More than 100 children in Oranga Tamariki care were harmed in the three months to March – and three-quarters of them were Māori.
There were 154 findings of harm involving 103 children in the latest Safety of Children in Care report. Photo: 123RF
The Ministry for Children has just released its latest Safety of Children in Care report, which contains detailed figures about the type of harm being done and who is doing it.
There were 154 findings of harm involving 103 children, meaning some were harmed more than once.
Fifty-four children were physically harmed, 33 were emotionally harmed, 19 were sexually harmed and 16 were found to be neglected.
Those responsible for the harm included parents, family caregivers, non-family caregivers, other children, and Oranga Tamariki staff.

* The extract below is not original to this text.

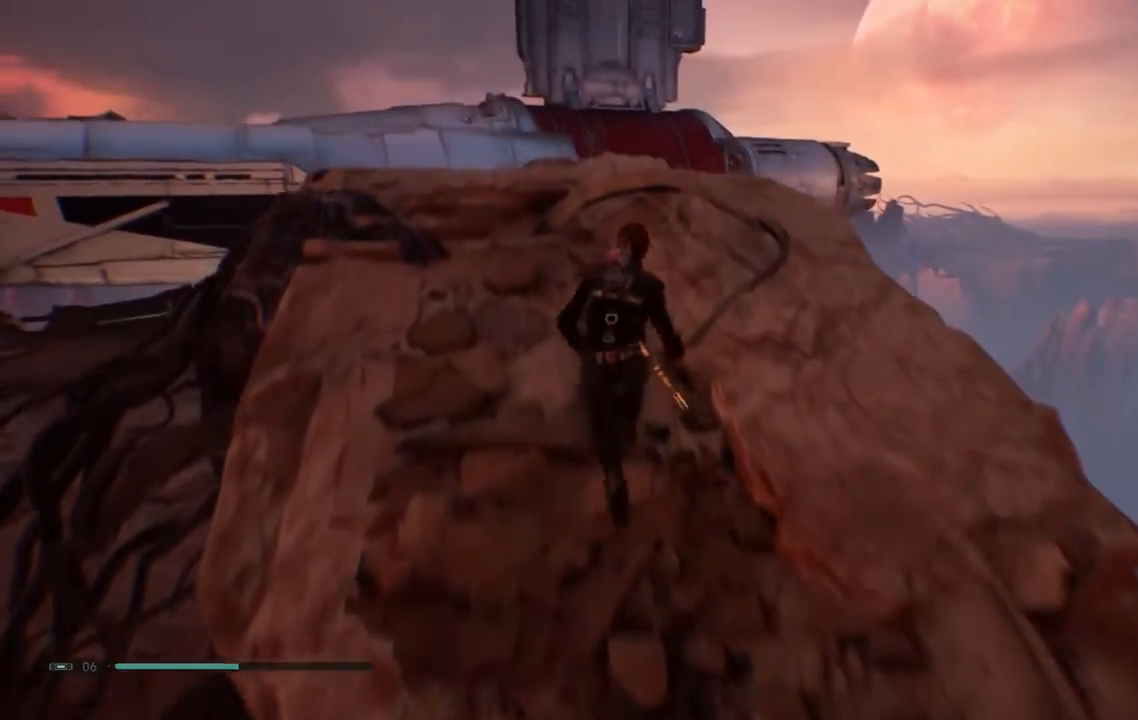
{"dt_ms": 500, "buttons": [], "left_stick": "up-left", "right_stick": "center", "events": [[100, "right_stick", "down"], [283, "right_stick", "center"]]}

Māori tamariki were over-represented in the figures, with 76 percent of the children harmed in the three-month reporting period being Māori. Māori children make up just under 60 percent of the total number of children in Oranga Tamariki care.
Oranga Tamariki deputy chief executive Hoani Lambert said the majority of the harm to Māori children happened in placements where they had been left with their family.
“We’re needing to think about, as an agency, what do we do to better support particularly Māori children … and how do we prevent that harm in the future,” he said.
According to the report, parents were responsible for most of the cases of emotional harm and neglect – and much of the neglect was related to the parents’ drug use.
“Neglect by parents mainly involved a lack of basic care and a general lack of capacity by parents to provide for children’s core needs,” the report said.
Some of the neglect also involved young children being left unsupervised for significant periods of times on a frequent basis – sometimes during the night.
Oranga Tamariki deputy chief executive Hoani Lambert. Photo: Supplied
The majority of physical harm was caused by parents and caregivers.
“Harm was caused in response to frustration or stress often related to the child’s behaviour and was adopted as an inappropriate disciplinary measure.
Oranga Tamariki staff were the abusers in six instances of physical harm.
The report said most of that harm was caused by staff at Oranga Tamariki residences and group homes, and was related to discipline or behaviour management.
“Harm often occurred during restraint procedures but was not accidental and involved the use of excessive physical force,” Oranga Tamariki said.
Mr Lambert said action had been taken against staff members who had harmed children.
In some cases, this had meant further training and follow-ups.
However, he said in more serious cases, some staff members had been stood down or had their employment terminated. Some cases had also been referred to the police.
The vast majority of those who sexually harmed children in care were non-related adults, some of whom had existing connections to the child, and some were strangers.
No parents or caregivers were found to have sexually harmed children in their care.